(DIRECTIVE A)
According to the article on South Africa and the Africa-wide seminar, in which three countries is homosexuality punishable by death?
(DIRECTIVE B)
Please repeat word for word a stretch of the article on South Africa and the Africa-wide seminar, beginning at the words "Rights groups across" and stopping after "on the issue.".

(PASSAGE PROVIDED)
— start —

Pressure on SA to host talks to end gay persecution

The department of international relations and co-operation says it still plans to host an Africa-wide seminar on violence against people because of their sexual orientation and gender identity, even though the meeting has been postponed several times since it was first mooted more than a year ago.

Altogether 38 African countries have laws that criminalise homosexuality and in Mauritania, Sudan and Nigeria it is punishable by death. The issue has lately become a political tool for some African heads of state, such as Uganda’s President Yoweri Museveni. Last week, the Ugandan Constitutional Court rejected a new anti-gay law that would have imposed even more stringent regulations against homosexuality than those already in place.

Rights groups across the continent now accuse South Africa of stalling on the crucial meeting to follow up on a United Nations report titled Discriminatory Laws and Practices and Acts of Violence Against Individuals Based on Their Sexual Orientation and Gender Identity.

“It is essential for policymakers and gatekeepers to have a dialogue with civil society on this issue,” says Tendai Thondhlana, spokesperson for African Men for Sexual Health and Rights (Amsher), based in Johannesburg. “In some countries, governments say violence against sexual minorities doesn’t exist. It is up to us to show them the evidence.”

South Africa, together with Brazil and Norway, was instrumental in passing a resolution at the UN Human Rights Council in June 2011 that led to the report on the issue.


Regional seminars were then held all over the world that fed into the International Conference on Human Rights and Sexual Orientation and Gender Identity in Oslo in April 2013. But none were held in Africa.

— end —

(DATA ROWS)

— start —

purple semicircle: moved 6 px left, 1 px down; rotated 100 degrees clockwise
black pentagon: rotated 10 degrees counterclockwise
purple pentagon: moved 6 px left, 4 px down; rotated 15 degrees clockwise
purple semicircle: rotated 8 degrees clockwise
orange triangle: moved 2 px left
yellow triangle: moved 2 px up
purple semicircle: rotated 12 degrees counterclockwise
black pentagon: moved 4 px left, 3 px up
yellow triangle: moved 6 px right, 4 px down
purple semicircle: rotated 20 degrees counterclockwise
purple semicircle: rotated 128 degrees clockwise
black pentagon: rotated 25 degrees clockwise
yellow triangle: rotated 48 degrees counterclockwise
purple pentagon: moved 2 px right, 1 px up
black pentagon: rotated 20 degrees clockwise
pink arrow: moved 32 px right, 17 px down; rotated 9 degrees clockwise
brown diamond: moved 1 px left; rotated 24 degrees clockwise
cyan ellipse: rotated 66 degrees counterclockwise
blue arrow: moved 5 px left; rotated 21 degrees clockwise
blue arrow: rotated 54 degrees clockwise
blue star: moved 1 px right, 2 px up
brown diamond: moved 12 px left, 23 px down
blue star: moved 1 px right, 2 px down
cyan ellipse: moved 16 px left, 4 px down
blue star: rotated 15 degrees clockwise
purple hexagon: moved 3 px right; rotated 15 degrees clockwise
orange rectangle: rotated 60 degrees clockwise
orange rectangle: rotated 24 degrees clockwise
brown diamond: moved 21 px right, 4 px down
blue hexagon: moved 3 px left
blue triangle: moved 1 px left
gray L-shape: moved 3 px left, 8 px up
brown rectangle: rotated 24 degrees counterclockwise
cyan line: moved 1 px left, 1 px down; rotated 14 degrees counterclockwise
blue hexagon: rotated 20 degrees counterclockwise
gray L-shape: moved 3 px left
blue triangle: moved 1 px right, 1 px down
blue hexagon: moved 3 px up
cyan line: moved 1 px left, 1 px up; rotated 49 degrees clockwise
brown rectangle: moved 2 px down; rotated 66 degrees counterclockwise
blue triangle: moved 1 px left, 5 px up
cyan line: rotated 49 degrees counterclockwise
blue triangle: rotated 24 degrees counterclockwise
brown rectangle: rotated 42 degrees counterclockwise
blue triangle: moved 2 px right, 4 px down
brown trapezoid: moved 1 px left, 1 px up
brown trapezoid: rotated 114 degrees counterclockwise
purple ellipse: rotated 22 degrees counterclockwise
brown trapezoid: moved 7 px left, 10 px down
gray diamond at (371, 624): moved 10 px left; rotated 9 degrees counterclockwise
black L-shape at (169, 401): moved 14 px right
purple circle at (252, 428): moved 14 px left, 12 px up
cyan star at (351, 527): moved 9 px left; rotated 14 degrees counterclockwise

— end —

(FINISHED ANSWER A)
Mauritania, Sudan and Nigeria.

(FINISHED ANSWER B)
Rights groups across the continent now accuse South Africa of stalling on the crucial meeting to follow up on a United Nations report titled Discriminatory Laws and Practices and Acts of Violence Against Individuals Based on Their Sexual Orientation and Gender Identity.

“It is essential for policymakers and gatekeepers to have a dialogue with civil society on this issue,” says Tendai Thondhlana, spokesperson for African Men for Sexual Health and Rights (Amsher), based in Johannesburg. “In some countries, governments say violence against sexual minorities doesn’t exist. It is up to us to show them the evidence.”

South Africa, together with Brazil and Norway, was instrumental in passing a resolution at the UN Human Rights Council in June 2011 that led to the report on the issue.